The DOJ’s investigation stems from a complaint filed by Lone Star Legal Aid on behalf of Super neighborhood 48 where German-Wilson lives.
“We’ve looked at one neighborhood, and we think that this trend is likely to bear out over the city,” said Amy Dinn, Managing Attorney of the Environmental Justice team at Lone Star Legal Aid.
She said they analyzed 311 data from the city and found that response times in Trinity/Houston Gardens could be more than twice as long as response times in neighborhoods like Upper Kirby and River Oaks.
“So we are really excited about the potential for the impact and benefits that [the investigation] can bring to all black and brown communities in Houston, and maybe really change the way the city approaches solid waste,” she said.
Houston Mayor Sylvester Turner denied the allegations and said he was blindsided by the investigation.
“I’m a native Houstonian, I grew up in one of these underserved, under-resourced communities, so I’ve seen the disparities firsthand,” he said. “But any allegation to say that we are discriminating, that this administration is discriminating, it’s just not true.”
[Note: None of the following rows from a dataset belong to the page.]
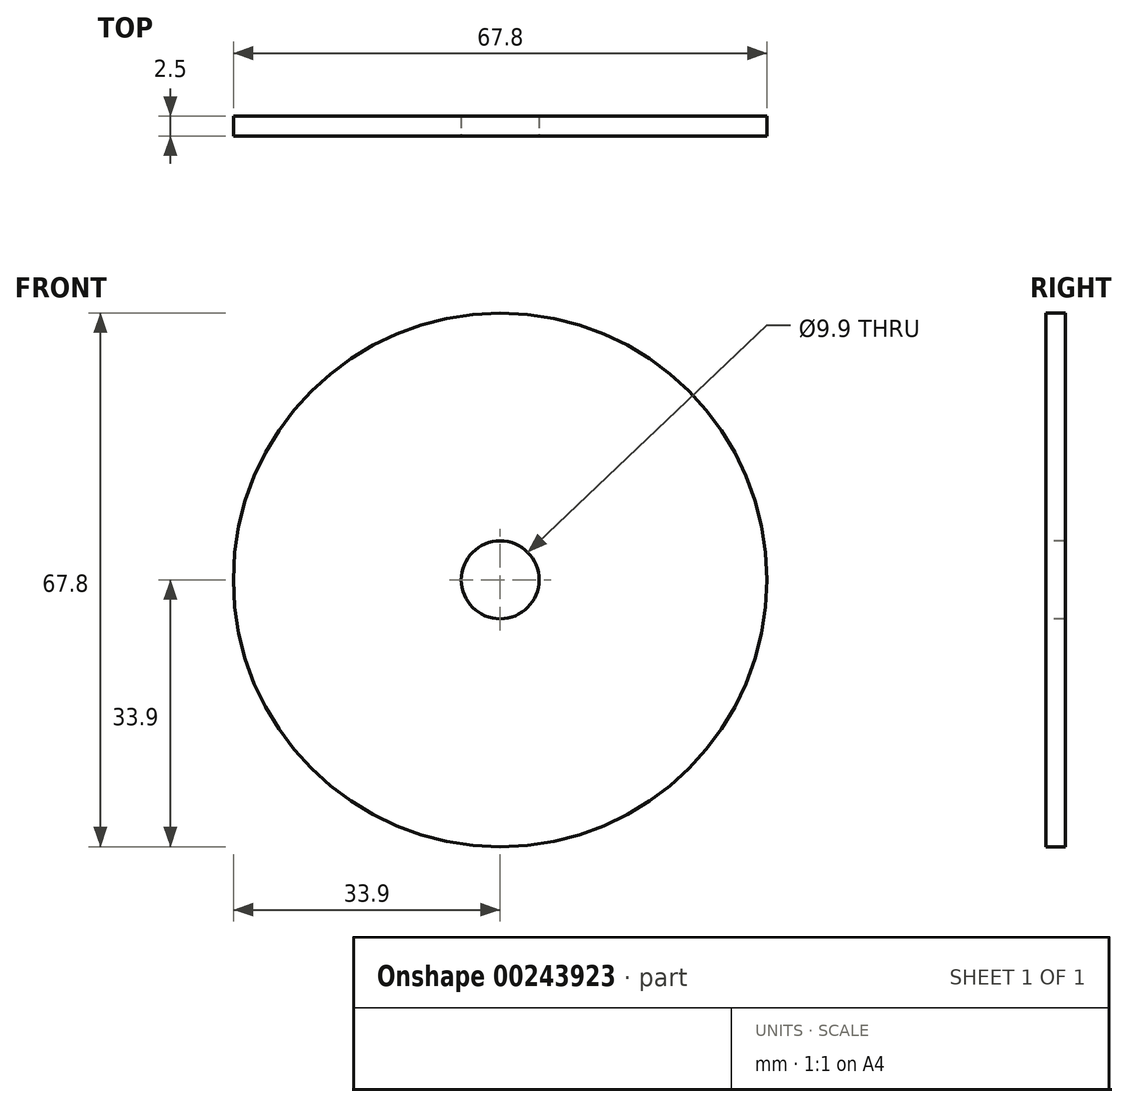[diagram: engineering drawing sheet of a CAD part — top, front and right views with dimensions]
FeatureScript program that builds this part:
annotation { "Feature Type Name" : "Feature", "Feature Type Description" : "" }
export const myFeature = defineFeature(function(context is Context, id is Id, definition is map)
    precondition{}
    {
        {
            var Q0;
            Q0=qCreatedBy(makeId("Front.planeOp"),FACE);
            var sketch = newSketch(context, id + "F0", { "sketchPlane" : qUnion([Q0])});
            skCircle(sketch, "E0", {"center": v(0, 0) * mm, "radius": 33.9 * mm});
            skSolve(sketch);
        }
        {
            var Q0;
            Q0=makeQuery(id+"F0.imprint","IMPRINT",FACE,{"disambiguationData":[TD([[makeQuery(id+"F0.imprint","IMPRINT",EDGE,{"derivedFrom":sQuery(id+"F0.wireOp",EDGE,"E0")}),1.0]])]});
            extrude(context, id + "F1", {"entities" : qUnion([Q0]), "depth" : 2.5 * mm, "offsetDistance" : 25 * mm});
        }
        {
            var Q0;
            Q0=makeQuery(id+"F1.opExtrude","CAP_FACE",FACE,{"disambiguationData":[OSD([sQuery(id+"F0.wireOp",EDGE,"E0")])],"isStart":false});
            var sketch = newSketch(context, id + "F2", { "sketchPlane" : qUnion([Q0])});
            skCircle(sketch, "E1", {"center": v(0, 0) * mm, "radius": 4.95 * mm});
            skSolve(sketch);
        }
        {
            var Q0;
            Q0=makeQuery(id+"F2.imprint","IMPRINT",FACE,{"disambiguationData":[TD([[makeQuery(id+"F2.imprint","IMPRINT",EDGE,{"derivedFrom":sQuery(id+"F2.wireOp",EDGE,"E1")}),1.0]])]});
            extrude(context, id + "F3", {"entities" : qUnion([Q0]), "operationType" : NewBodyOperationType.REMOVE, "oppositeDirection" : true, "depth" : 30 * mm, "offsetDistance" : 25 * mm});
        }
    });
Turner said he agrees that illegal dumping is a major problem — and one that disproportionately impacts communities of color across the country.
“Yes, we have a problem here. But it’s much more systemic and it’s much more widespread,” he said.
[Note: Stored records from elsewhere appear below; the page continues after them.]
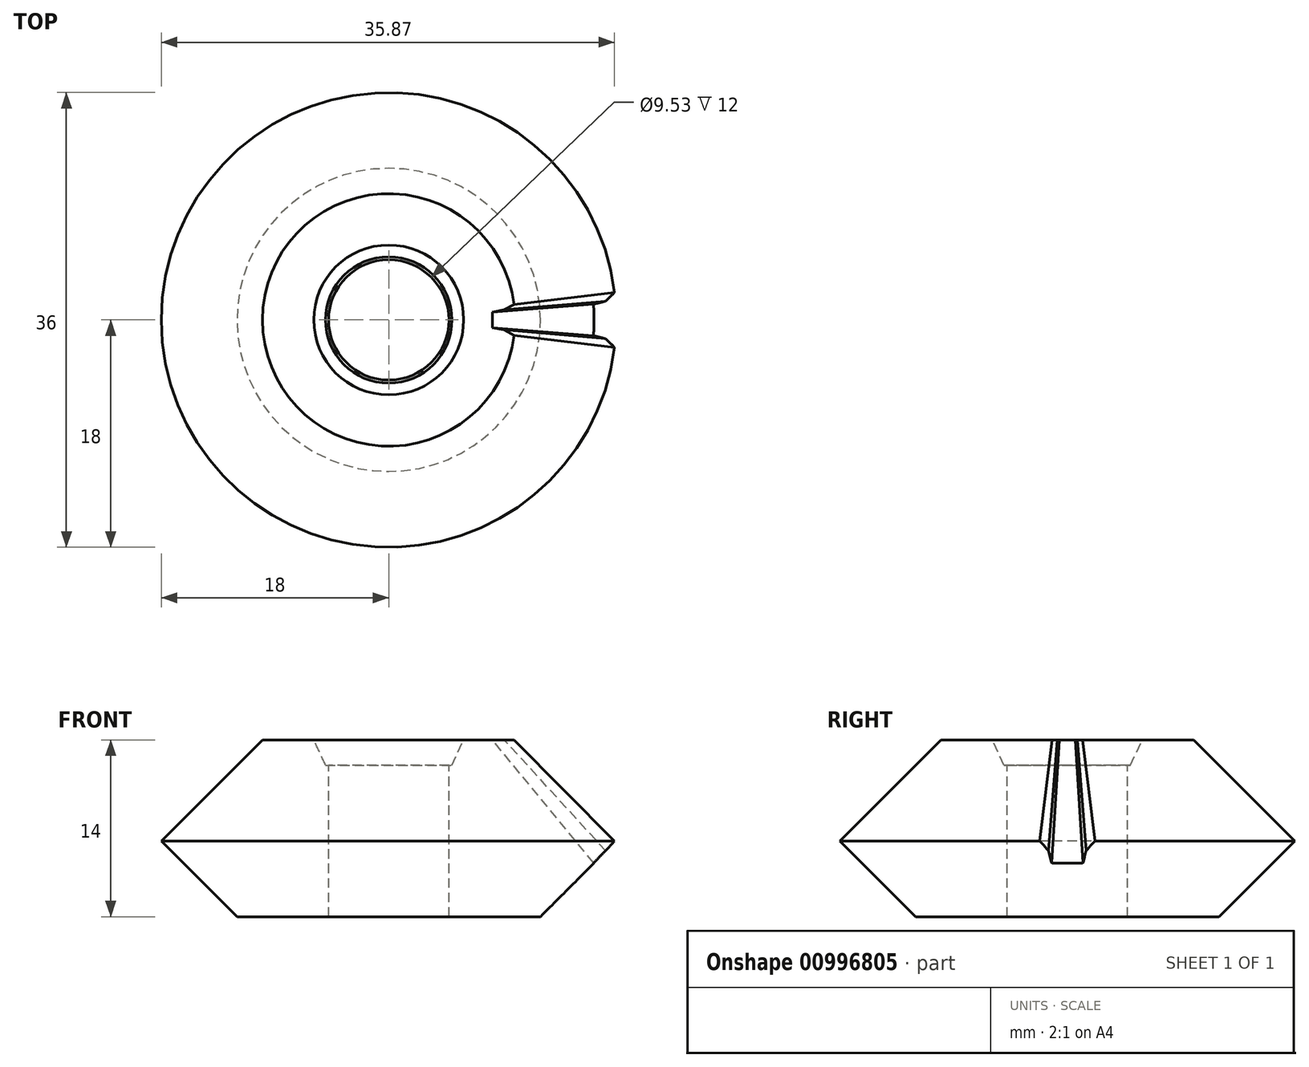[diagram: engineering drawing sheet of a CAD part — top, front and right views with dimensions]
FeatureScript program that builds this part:
annotation { "Feature Type Name" : "Feature", "Feature Type Description" : "" }
export const myFeature = defineFeature(function(context is Context, id is Id, definition is map)
    precondition{}
    {
        {
            var Q0;
            Q0=qCreatedBy(makeId("Front.planeOp"),FACE);
            var sketch = newSketch(context, id + "F0", { "sketchPlane" : qUnion([Q0])});
            skLineSegment(sketch, "E0", {"start": v(18, 6) * mm, "end": v(0, 24) * mm});
            skLineSegment(sketch, "E1", {"start": v(0, 24) * mm, "end": v(0, 0) * mm});
            skLineSegment(sketch, "E2", {"start": v(0, 0) * mm, "end": v(12, 0) * mm});
            skLineSegment(sketch, "E3", {"start": v(12, 0) * mm, "end": v(18, 6) * mm});
            skSolve(sketch);
        }
        {
            var Q0;
            Q0=makeQuery(id+"F0.imprint","IMPRINT",FACE,{"disambiguationData":[TD([[makeQuery(id+"F0.imprint","IMPRINT",EDGE,{"derivedFrom":sQuery(id+"F0.wireOp",EDGE,"iZfwdum0-eERQ-opZv-YKFB-7AKXDabp0p0H")}),1.0]])]});
            var Q1;
            Q1=makeQuery(id+"F0.imprint","IMPRINT",FACE,{"disambiguationData":[TD([[makeQuery(id+"F0.imprint","IMPRINT",EDGE,{"derivedFrom":sQuery(id+"F0.wireOp",EDGE,"E0")}),1.0]])]});
            var Q2;
            Q2=sQuery(id+"F0.wireOp",EDGE,"E1");
            revolve(context, id + "F1", {"surfaceOperationType" : NewSurfaceOperationType.NEW, "entities" : qUnion([Q0, Q1]), "axis" : qUnion([Q2]), "revolveType" : RevolveType.FULL});
        }
        {
            var Q0;
            Q0=sQuery(id+"F0.wireOp",EDGE,"E0");
            var Q1;
            Q1=sQuery(id+"F0.wireOp",VERTEX,"E0.start");
            cPlane(context, id + "F2", {"entities" : qUnion([Q0, Q1]), "cplaneType" : CPlaneType.LINE_POINT, "offset" : 25 * mm, "width" : 150 * mm, "height" : 150 * mm});
        }
        {
            var Q0;
            Q0=qCreatedBy(id+"F2.planeOp",FACE);
            var sketch = newSketch(context, id + "F3", { "sketchPlane" : qUnion([Q0])});
            skPoint(sketch, "E4.0", {"position": v(0, 16.97) * mm});
            skLineSegment(sketch, "E5", {"start": v(0, 0) * mm, "end": v(-4.6, 29.03) * mm, "construction": true});
            skLineSegment(sketch, "E6", {"start": v(0, 0) * mm, "end": v(0, 16.97) * mm, "construction": true});
            skLineSegment(sketch, "E7", {"start": v(0, 14.47) * mm, "end": v(-1.25, 14.47) * mm});
            skLineSegment(sketch, "E8", {"start": v(-1.25, 14.47) * mm, "end": v(-1.49, 15.83) * mm});
            skLineSegment(sketch, "E9", {"start": v(-1.49, 15.83) * mm, "end": v(-2.25, 16.97) * mm});
            skLineSegment(sketch, "E10", {"start": v(-1.25, 14.47) * mm, "end": v(-2.25, 16.97) * mm, "construction": true});
            skLineSegment(sketch, "E11", {"start": v(-1.49, 15.83) * mm, "end": v(-1.75, 15.72) * mm, "construction": true});
            skLineSegment(sketch, "E12.MirrorCS", {"start": v(0, 14.47) * mm, "end": v(1.25, 14.47) * mm});
            skLineSegment(sketch, "E13.MirrorCS", {"start": v(1.25, 14.47) * mm, "end": v(1.49, 15.83) * mm});
            skLineSegment(sketch, "E14.MirrorCS", {"start": v(1.49, 15.83) * mm, "end": v(2.25, 16.97) * mm});
            skLineSegment(sketch, "E15", {"start": v(2.25, 16.97) * mm, "end": v(-2.25, 16.97) * mm});
            skSolve(sketch);
        }
        {
            var Q0;
            Q0=makeQuery(id+"F3.imprint","IMPRINT",FACE,{"disambiguationData":[TD([[makeQuery(id+"F3.imprint","IMPRINT",EDGE,{"derivedFrom":sQuery(id+"F3.wireOp",EDGE,"E7")}),-1.0]])]});
            var Q1;
            Q1=makeQuery(id+"F1.opRevolve","SWEPT_VERTEX",VERTEX,{"disambiguationData":[OSD([sQuery(id+"F0.wireOp",EDGE,"E0"),sQuery(id+"F0.wireOp",EDGE,"E1")])]});
            loft(context, id + "F4", {"operationType" : NewBodyOperationType.REMOVE, "sheetProfilesArray" : [{ "sheetProfileEntities" : qUnion([Q0]) }, { "sheetProfileEntities" : qUnion([Q1]) }]});
        }
        {
            var Q0;
            Q0=qCreatedBy(makeId("Front.planeOp"),FACE);
            var sketch = newSketch(context, id + "F5", { "sketchPlane" : qUnion([Q0])});
            skPoint(sketch, "E16.0", {"position": v(0, 24) * mm});
            skLineSegment(sketch, "E17", {"start": v(0, 24) * mm, "end": v(0, 12) * mm});
            skLineSegment(sketch, "E18", {"start": v(0, 12) * mm, "end": v(5, 12) * mm});
            skLineSegment(sketch, "E19", {"start": v(5, 12) * mm, "end": v(5.93, 14) * mm});
            skLineSegment(sketch, "E20", {"start": v(5.93, 14) * mm, "end": v(21.55, 14) * mm});
            skLineSegment(sketch, "E21", {"start": v(21.55, 14) * mm, "end": v(0, 24) * mm});
            skSolve(sketch);
        }
        {
            var Q0;
            Q0=makeQuery(id+"F5.imprint","IMPRINT",FACE,{"disambiguationData":[TD([[makeQuery(id+"F5.imprint","IMPRINT",EDGE,{"derivedFrom":sQuery(id+"F5.wireOp",EDGE,"E17")}),1.0]])]});
            var Q1;
            Q1=sQuery(id+"F5.wireOp",EDGE,"E17");
            revolve(context, id + "F6", {"operationType" : NewBodyOperationType.REMOVE, "surfaceOperationType" : NewSurfaceOperationType.NEW, "entities" : qUnion([Q0]), "axis" : qUnion([Q1]), "revolveType" : RevolveType.FULL, "oppositeDirection" : true});
        }
        {
            var Q0;
            Q0=makeQuery(id+"F6.boolean.opBoolean","COPY",FACE,{"derivedFrom":makeQuery(id+"F6.opRevolve","SWEPT_FACE",FACE,{"disambiguationData":[OSD([sQuery(id+"F5.wireOp",EDGE,"E18")])]})});
            var sketch = newSketch(context, id + "F7", { "sketchPlane" : qUnion([Q0])});
            skCircle(sketch, "E22", {"center": v(0, 0) * mm, "radius": 4.76 * mm});
            skSolve(sketch);
        }
        {
            var Q0;
            Q0 = qSketchRegion(id + "F7", true);
            extrude(context, id + "F8", {"entities" : qUnion([Q0]), "operationType" : NewBodyOperationType.REMOVE, "endBound" : BoundingType.THROUGH_ALL, "oppositeDirection" : true, "depth" : 25 * mm, "offsetDistance" : 25 * mm});
        }
    });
Turner said as mayor he’s been committed to addressing illegal dumping and other disparities through programs like his Complete Communities initiative, which targets historically underserved communities for investment.
Turner said the city has also taken measures to crack down on illegal dumping by raising the fines for violators and expanding its network of cameras to catch dumpers.
For her part, German-Wilson from Super neighborhood 48, said she hopes the investigation will lead to lasting solutions.
And she said she’s already noticed a difference — chronic dumping spots are getting picked up much more regularly. She said she went for a drive the day the investigation was announced to look at some old dumpsites. They were gone.
“I started to laugh. And then I started to cry,” she said. “Because I thought, how sad is it in the fourth largest city in the country, that the DOJ had to come in, for somebody to hear us on these issues?”